I thank Him everyday for giving me the life I have. My biological mother could have easily had an abortion and I wouldn't be here. An atheist family could have easily adopted me and it would be harder for me to find God, instead He blessed me with a family that showed me Him from the beginning. I cannot describe how thankful I always have been that God blessed me with amazing people in my life that have taught me right from wrong, good from evil, and the most important things in life.. but ever since I've been here and out of my comfort zone I've only been MORE appreciative and thankful. It's one thing to thank God for giving me my family, friends, boyfriend, and the knowledge of his presence when I'm surrounded by loved ones that feel the same way but it's another to be reminded of that when I'm on my own..... It makes me realize even more how lucky I am.

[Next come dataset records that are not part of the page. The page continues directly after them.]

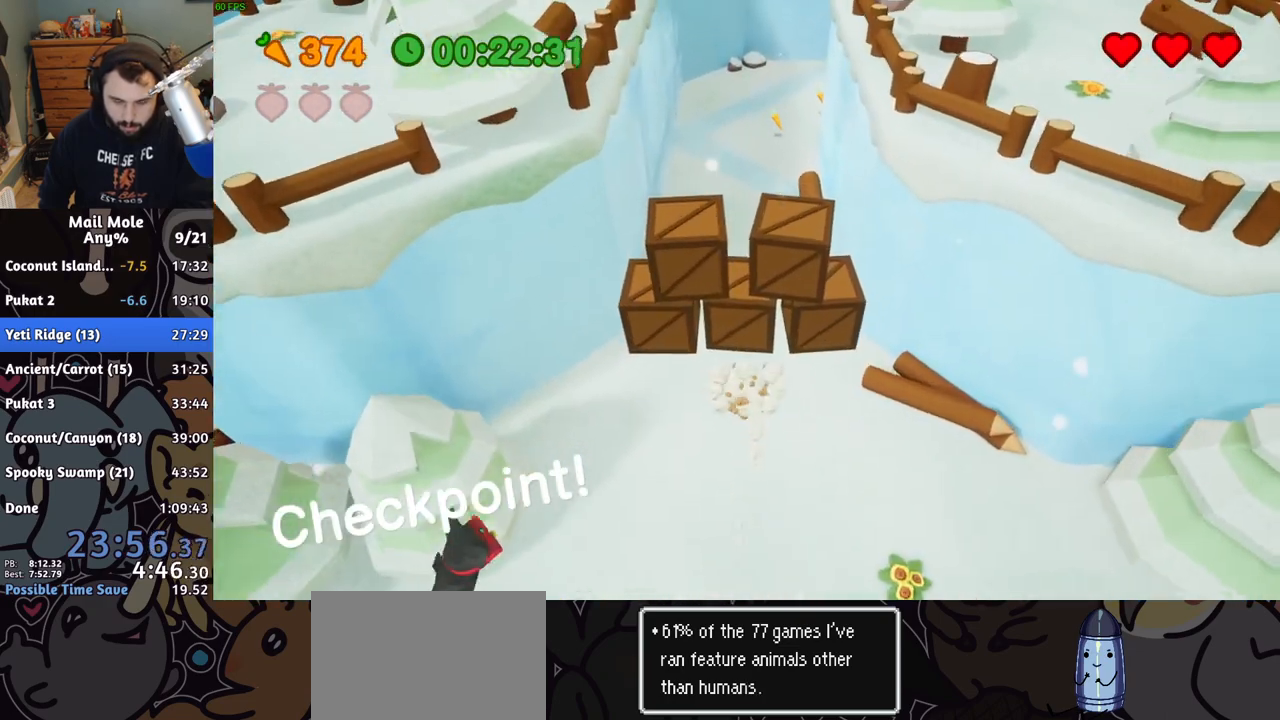
{"buttons": [], "left_stick": "down", "right_stick": "center", "button_events": [[150, "CROSS", "down"], [167, "SQUARE", "down"], [217, "SQUARE", "up"], [267, "CROSS", "up"]]}
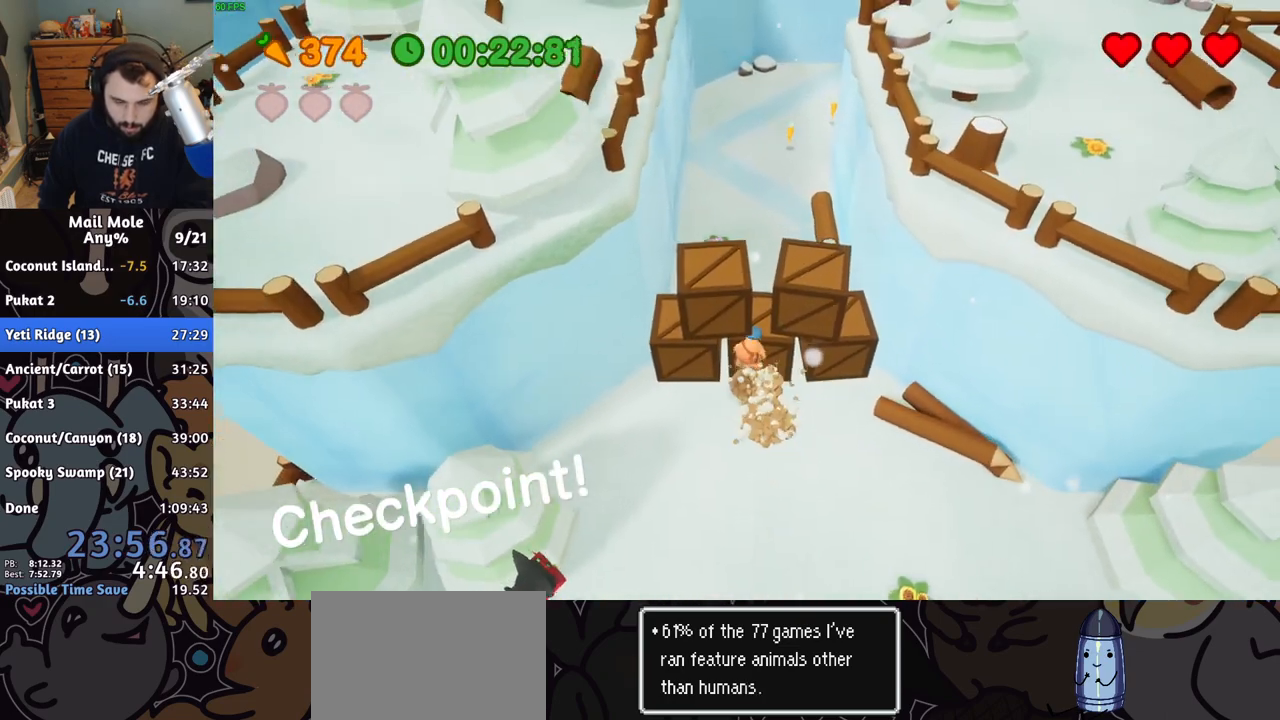
{"buttons": ["CROSS", "SQUARE"], "left_stick": "up", "right_stick": "center", "button_events": [[500, "CROSS", "down"], [500, "SQUARE", "down"]]}
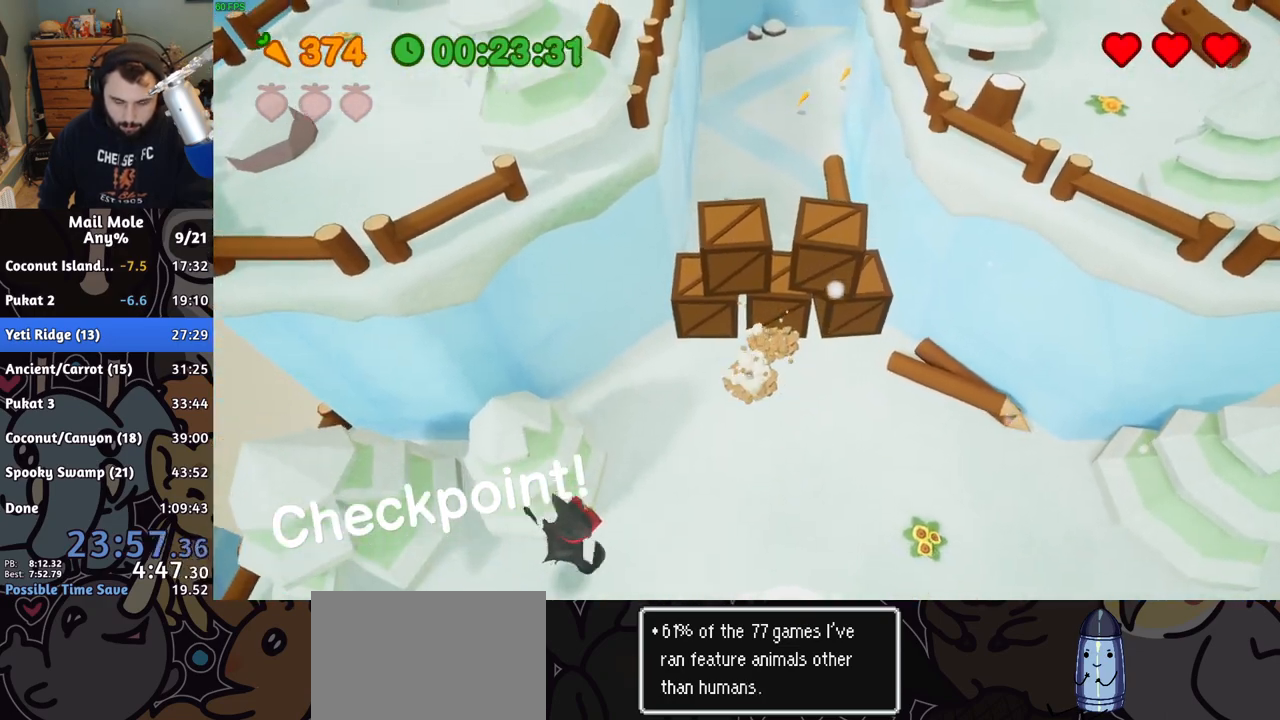
{"buttons": [], "left_stick": "up-right", "right_stick": "center", "button_events": [[100, "SQUARE", "up"], [117, "CROSS", "up"]]}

I really think God turned up my hearing today to hear the familiar melody of that song. He knew it was just about that time that I needed Him to remind me that He loves me and that He is always there for me. I might not be physically able to have my friends or family hold and comfort me right now, but I was reminded today of the one person who always is.
My Dad sent me an e-mail a couple of days ago that really began to trigger my thoughts, and his words were so wise that I feel the need to share them:
"Reach your hand out to those who you don't agree with. Be a friend to the friendless. Celebrate the diversity of the world. If you feel that your peers are doing things that will come back to haunt them, tell them. Hopefully they will do the same. People don't have to get drunk to have a good time and it's expensive not in the monetary but in the physical. Christians can have fun without altering their minds through chemicals. Remember, hate the sin but love the sinner."

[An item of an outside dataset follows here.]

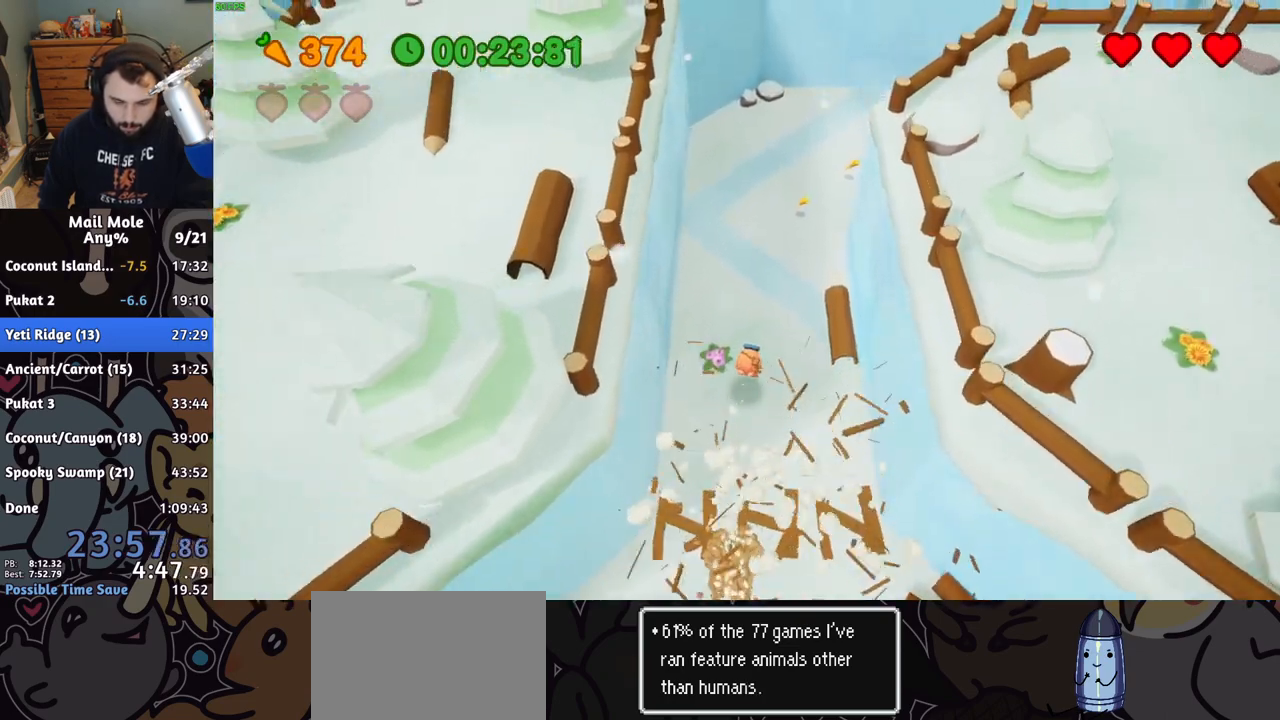
{"buttons": [], "left_stick": "right", "right_stick": "center", "button_events": [[183, "CROSS", "down"], [200, "SQUARE", "down"], [283, "SQUARE", "up"], [317, "CROSS", "up"]]}
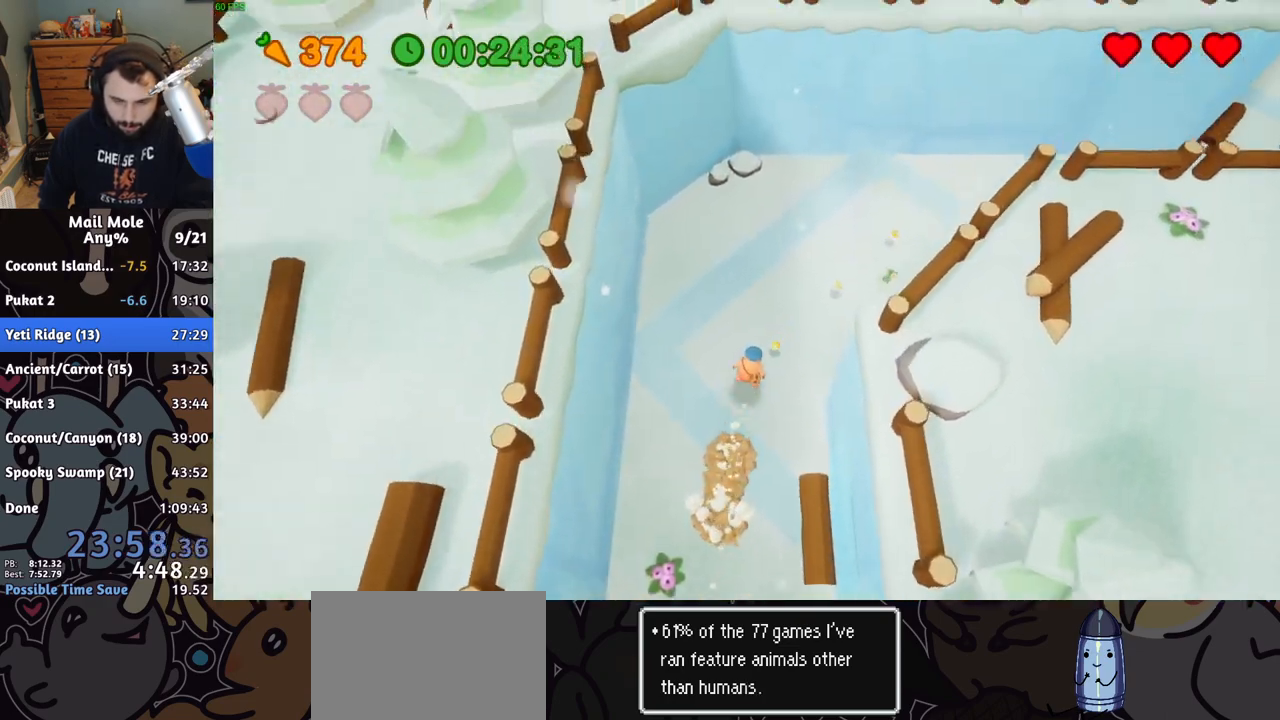
{"buttons": ["CROSS", "SQUARE"], "left_stick": "right", "right_stick": "center", "button_events": [[383, "CROSS", "down"], [383, "SQUARE", "down"]]}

Now that all of this is off my chest, I feel even more of a breath of fresh air. I think we all need a little reminder from time to time of how amazing God truly is. Pray, ask for comfort, ask for direction, ask for faith and ask for knowledge. (Matthew 7:7-8) Ask and it will be given to you; seek and you will find; knock and the door will be opened to you. For everyone who asks receives; he who seeks finds; and to him who knocks, the door will be opened. I hope you all read this and get a smile on your face, or at least take the time to remind yourselves why we're here. I love you all.